The chief scientist at CyberDyne Systems in the Terminator series.

Dr. Charles Forbin (Colossus: The Forbin Project) — designer of Colossus, a massive American defense computer, named Colossus, that becomes sentient and decides to assume control of the world.

Dr. Frankenstein.

The scientists in Jurassic Park who bring back the dinosaurs.

Bruce Charlton said...

@JP - good idea - I think you may have nailed it there. If so, this (plus my examples of bureaucrats) would mean that nice-evil people were mostly a modern phenomenon.

Perhaps some modernist artists/ architects/ authors (whose work was destructive of beauty) might also be found that would fit?

(Most of them were/ are fairly nasty people - but perhaps there are exceptions?)

Anonymous said...

Effie Trinket from the Hunger Games books might be a fit. She's a functionary in the service of evil, but she's not portrayed as cruel or horrible.

The worst one could say about her is that she's oblivious to the evil she abets, and she redeems herself in the end.

FHL said...

As odd as this may sound, I see the Star Wars movies as being one of the few films to really portray the problem of conflation of niceness with Goodness.

Especially when the "first" episodes (the later, newer ones) are taken into account. Although they seem to be universally hated by critics and series purists, they did seem to portray a reality that was different than what is commonly shown.

They show how senator Palpatine deceives the people through democratic means, portraying himself as being a compassionate and caring hero.
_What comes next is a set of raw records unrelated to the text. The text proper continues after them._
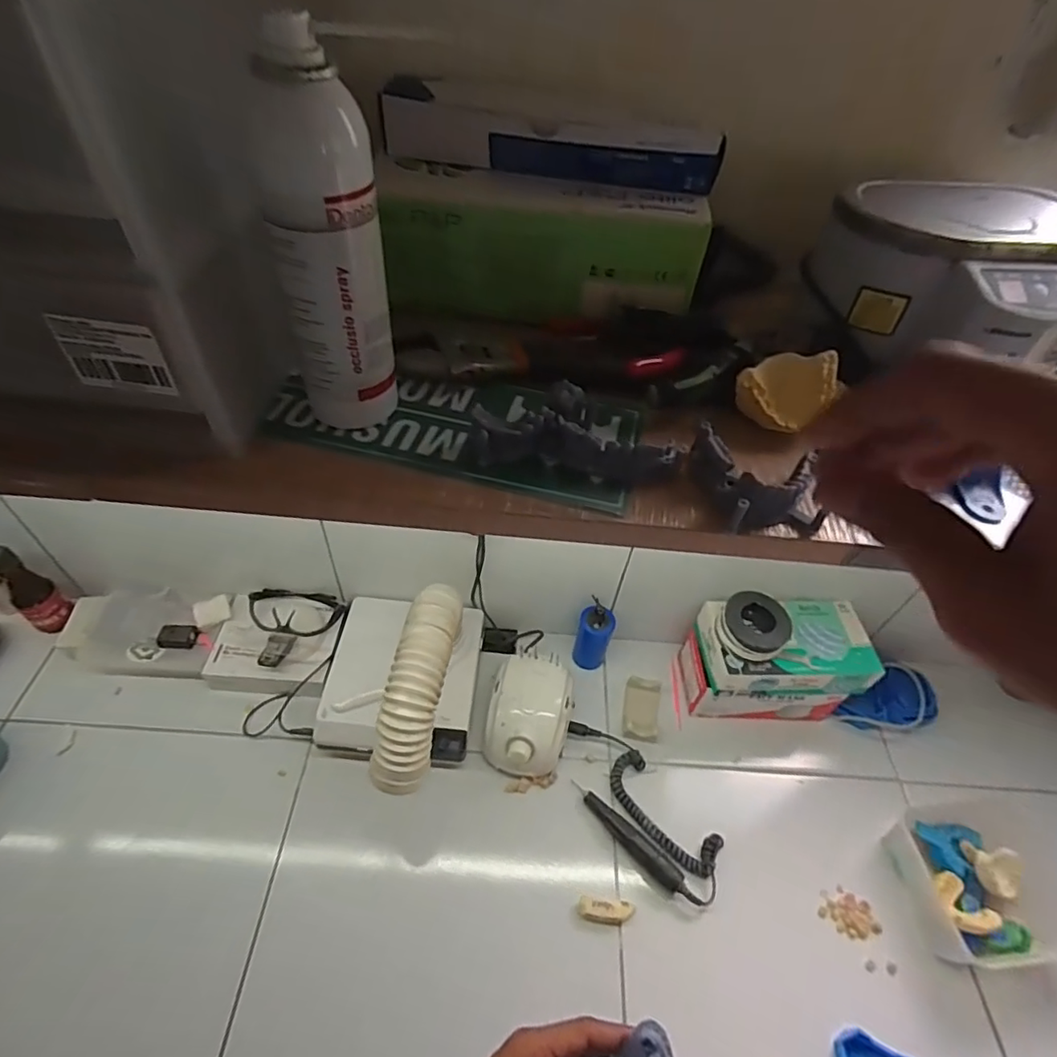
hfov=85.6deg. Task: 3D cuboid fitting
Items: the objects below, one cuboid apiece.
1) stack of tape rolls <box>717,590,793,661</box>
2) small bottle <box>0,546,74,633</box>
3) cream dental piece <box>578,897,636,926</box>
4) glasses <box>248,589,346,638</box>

Anakin Skywalker falls into his trap, and thus becomes prey to the dark side. The Jedi Knights can easily be thought of as a religious order, but they fall and are persecuted when Anakin, a Jedi himself, betrays them due to his belief in senator Palpatine's "compassion" and his utopian "we-can-fix-everything-together-and-bring-peace-to-the-world...so-long-as-I-am-in-power" view.

FHL said...

Oh, another thought on that matter: I've seen interviews with George Lucas, the director and mastermind behind Star Wars, and I've always thought he was a nasty person. I always thought: "man, he is just a rude, inconsiderate person..."

It always appeared to me that Mr. Lucas was one of those people who just thought "I am always right, I don't care what you think, I won't listen, we're doing things my way."

But, now, as I think of it, I think that the success, as well as any moral/spiritual coherence, of the Star Wars saga must have had something to do with that uncooperative attitude.

josh said...

I would suggest the leads in two similar Woody Allen films; Crimes and Misdemeanors and Match Point.

Daybreaker said...

Movies routinely condemn people who are superficially nice but actually evil, but the viewpoint is politically correct and leftist, so the evil consists in not supporting exactly the sort of politically correct causes that you and I (for different reasons) regard as evil.

o'rety said...

Shame I haven't spotted this earlier. Still, it's so interesting a question...

What about Ellsworth Toohey from 'The Fountainhead'??